Вчера на станцию прилетели кинооператор с помощником из «Центрнаучфильма», собираются снимать кино о гидрологах, готовятся к первому погружению. Привезли с собой две камеры: тридцатипятимиллиметровую и шестнадцатимиллиметровую в специальном боксе Массарского – такой снимали «Человека-амфибию». Красивый получится фильм, уверен Ивин.
– Серега, хорошо слышишь? – спрашивает страхующий Коган.
– Хорошо. Ты трави сигналку. Не жадничай.
– А ты не спеши.
– Понял тебя. Не спешу.
Он плывет к следующему штырю. Здесь подошва айсберга едва холмистая, выступы – сантиметров двадцать.
– Проверь фоторегистратор, – просит Коган. – Держат мои прокладки?
– Понял. Сделаю.
– Где ты сейчас?
– У тринадцатого датчика.
Ивин осматривает регистратор.
– Прокладки держат. Только немного заедает спуск… В остальном норма. Двигаю дальше.
– Работаешь полчаса.
– Так вот чего я проголодался.
– Скоро закругляться, Серега.
– Понял.
Ивин слышит далекий гул, будто ветер задувает в расселины, – это грохочут льды.
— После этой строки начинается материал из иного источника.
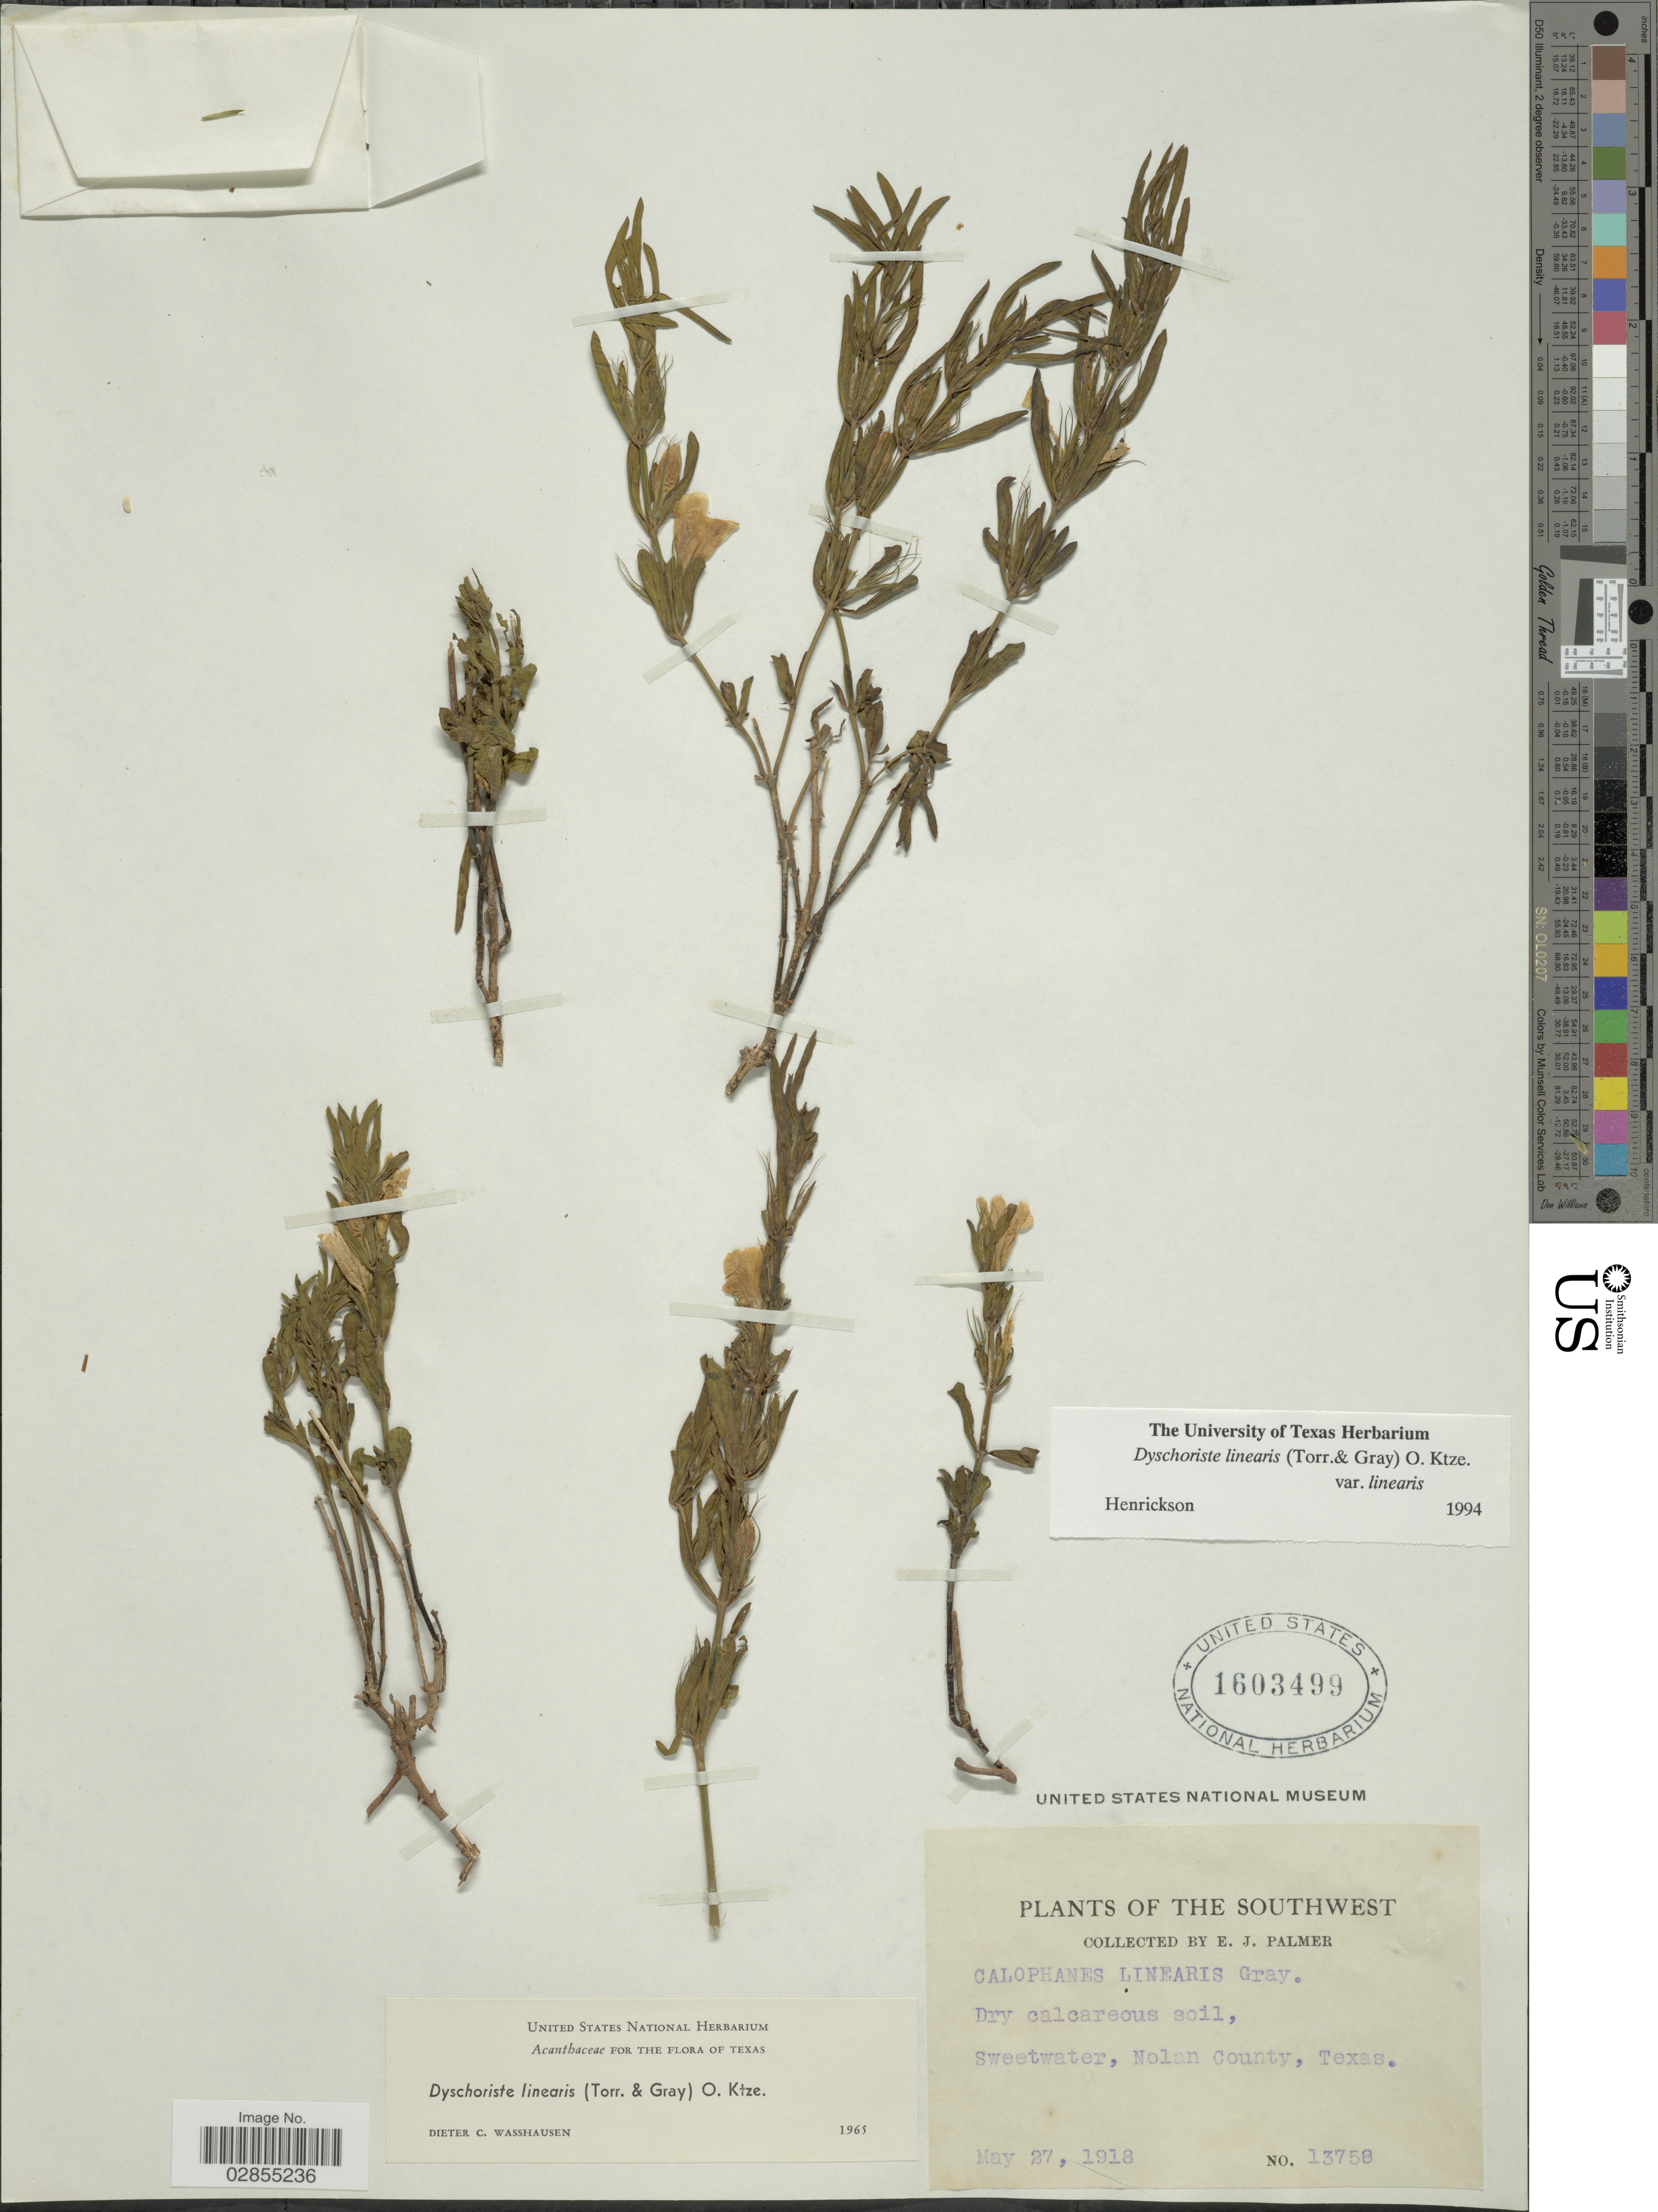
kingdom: Plantae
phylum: Tracheophyta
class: Magnoliopsida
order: Lamiales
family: Acanthaceae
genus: Dyschoriste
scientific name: Dyschoriste linearis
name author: (Torr. & A. Gray) Kuntze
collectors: E. J. Palmer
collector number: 13758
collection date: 1918-05-27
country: United States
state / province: Texas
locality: The Southwest. Sweetwater, Nolan County.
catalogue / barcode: US 1603499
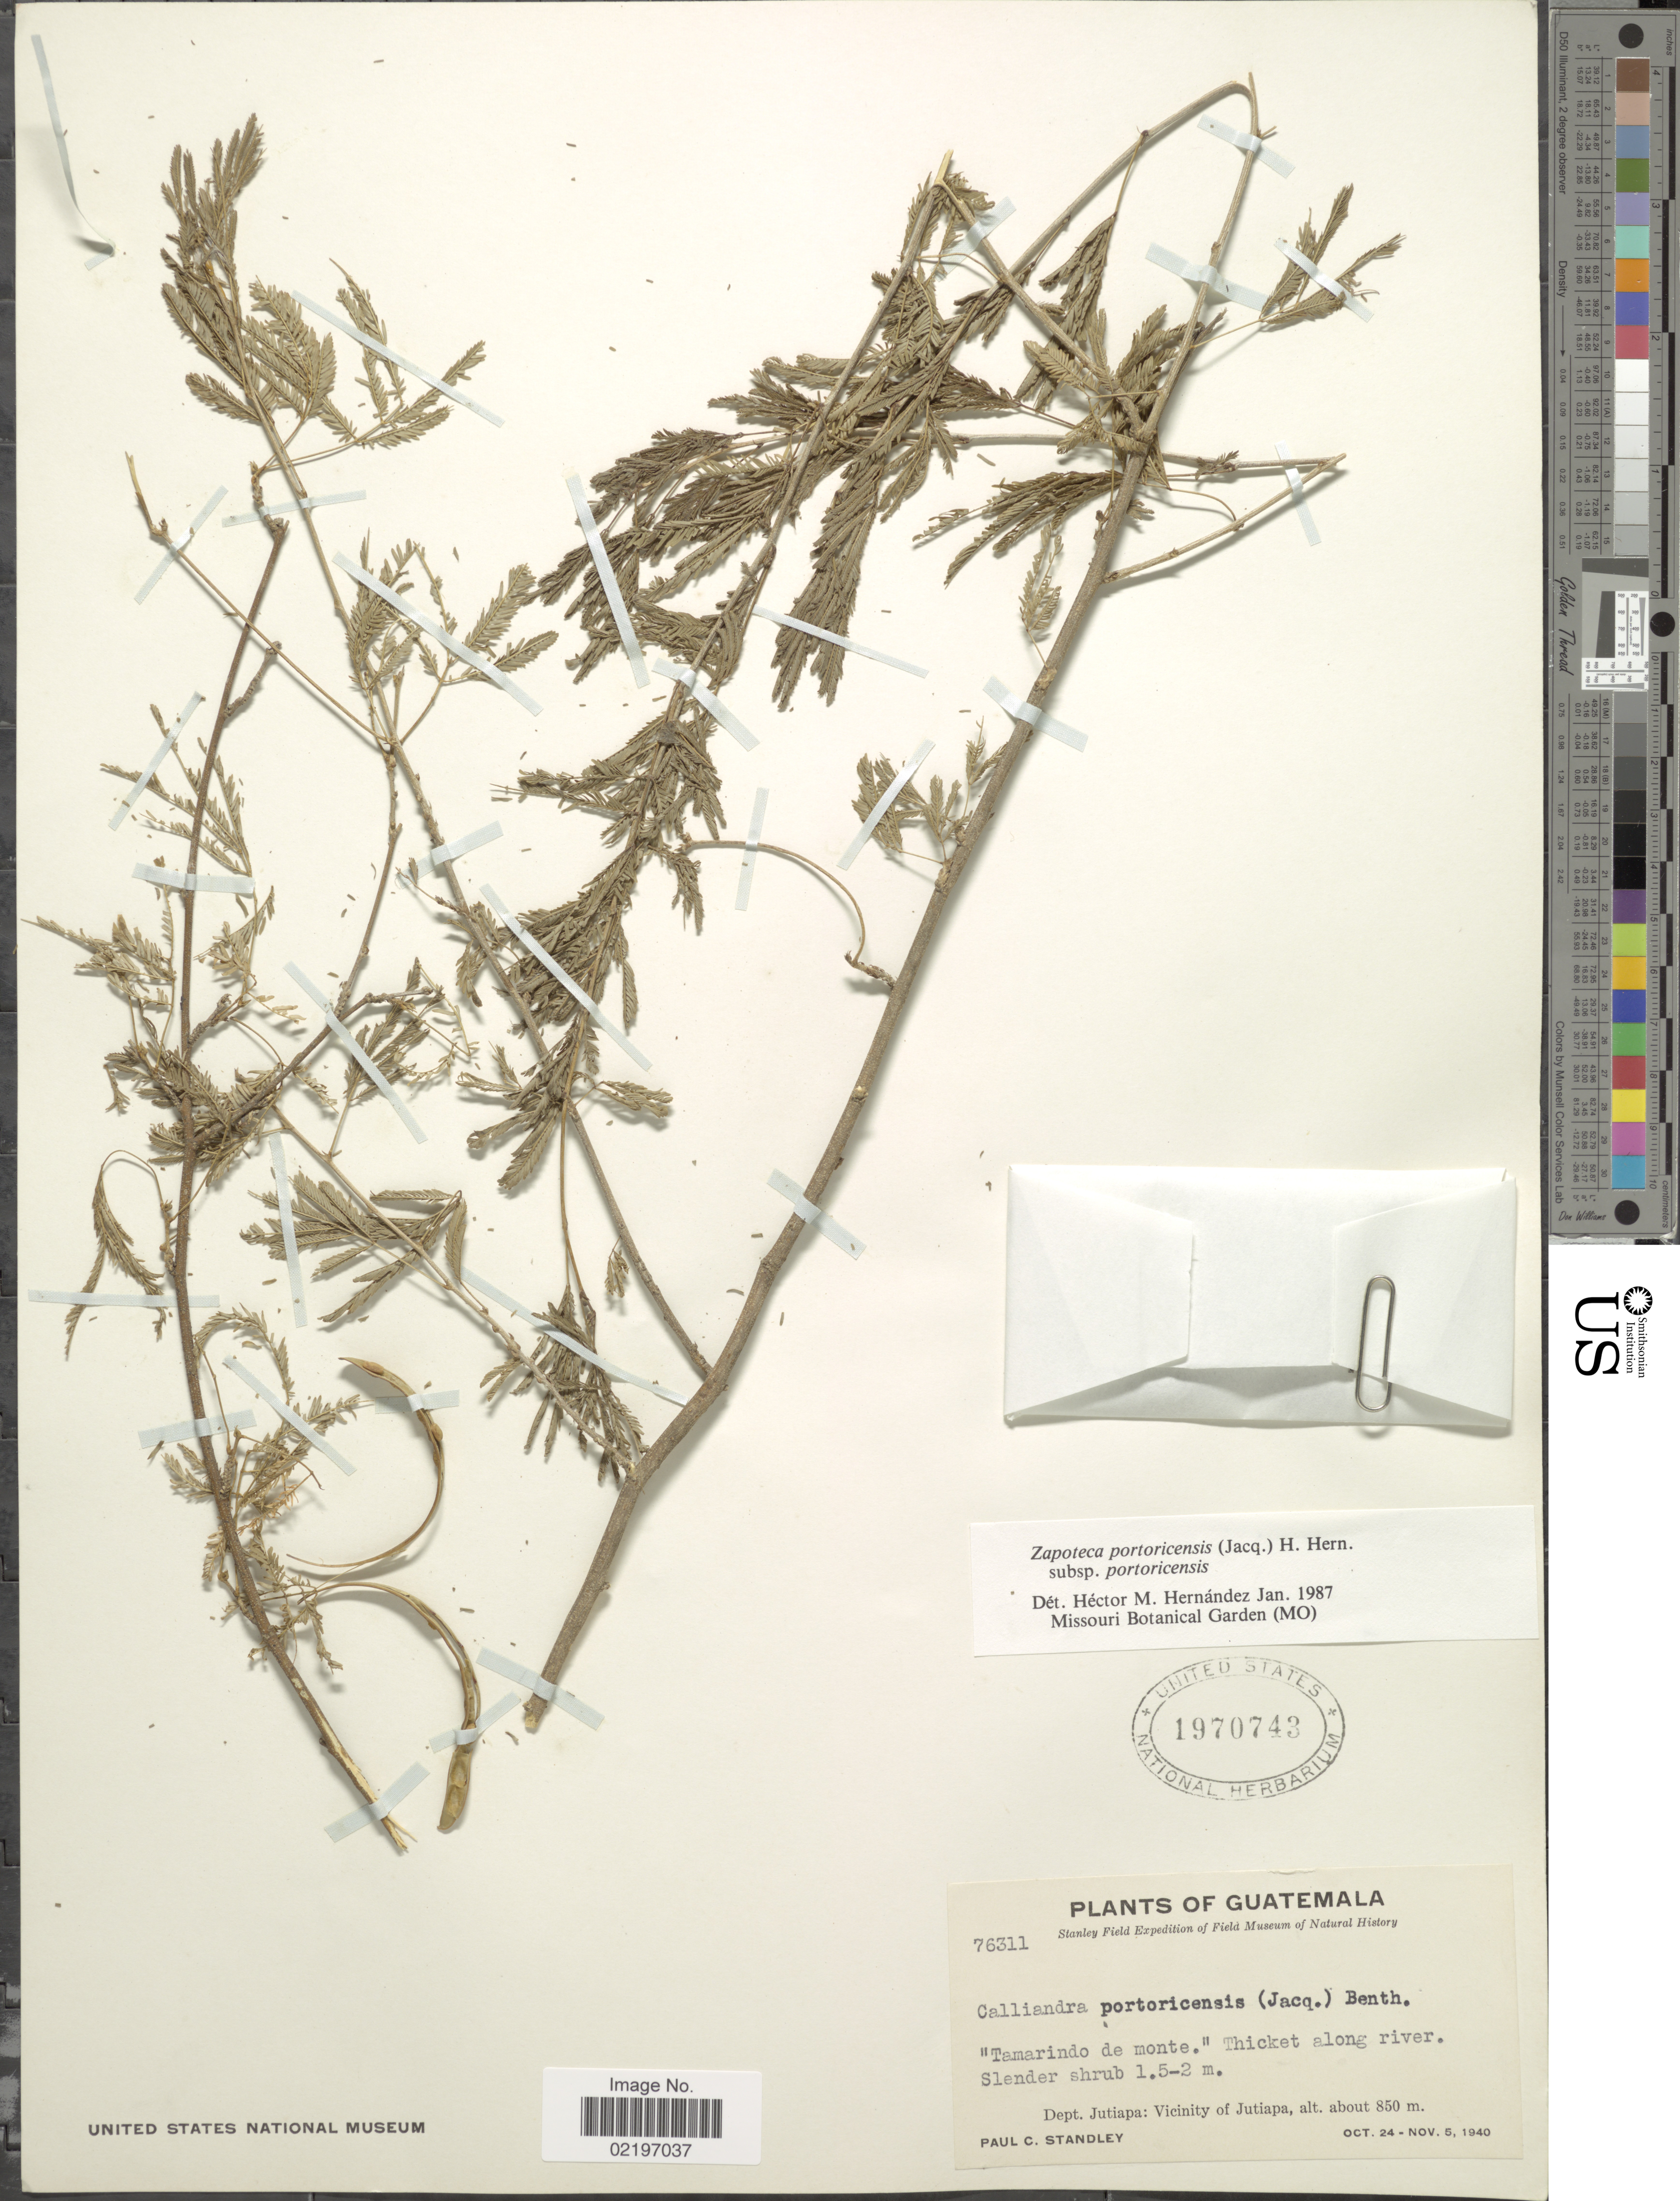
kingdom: Plantae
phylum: Tracheophyta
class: Magnoliopsida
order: Fabales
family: Fabaceae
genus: Zapoteca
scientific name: Zapoteca portoricensis subsp. portoricensis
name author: (Jacq.) H.M. Hern.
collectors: P. C. Standley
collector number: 76311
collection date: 1940-10-24/1940-11-05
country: Guatemala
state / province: Jutiapa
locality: Vicinity of Jutiapa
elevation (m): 850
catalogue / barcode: US 1970743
– Что за шум? – спрашивает Ивин. – Слышишь?
– Подвижки, – отвечает Коган. – Недалеко.
Ивин представляет, как приросшая к айсбергу льдина взрывается изнутри и у самого края начинают ползти, взбираясь одна на другую, льдины.
– Опасно?
– Нет. Мы нормально. Заканчивай, будем тебя поднимать.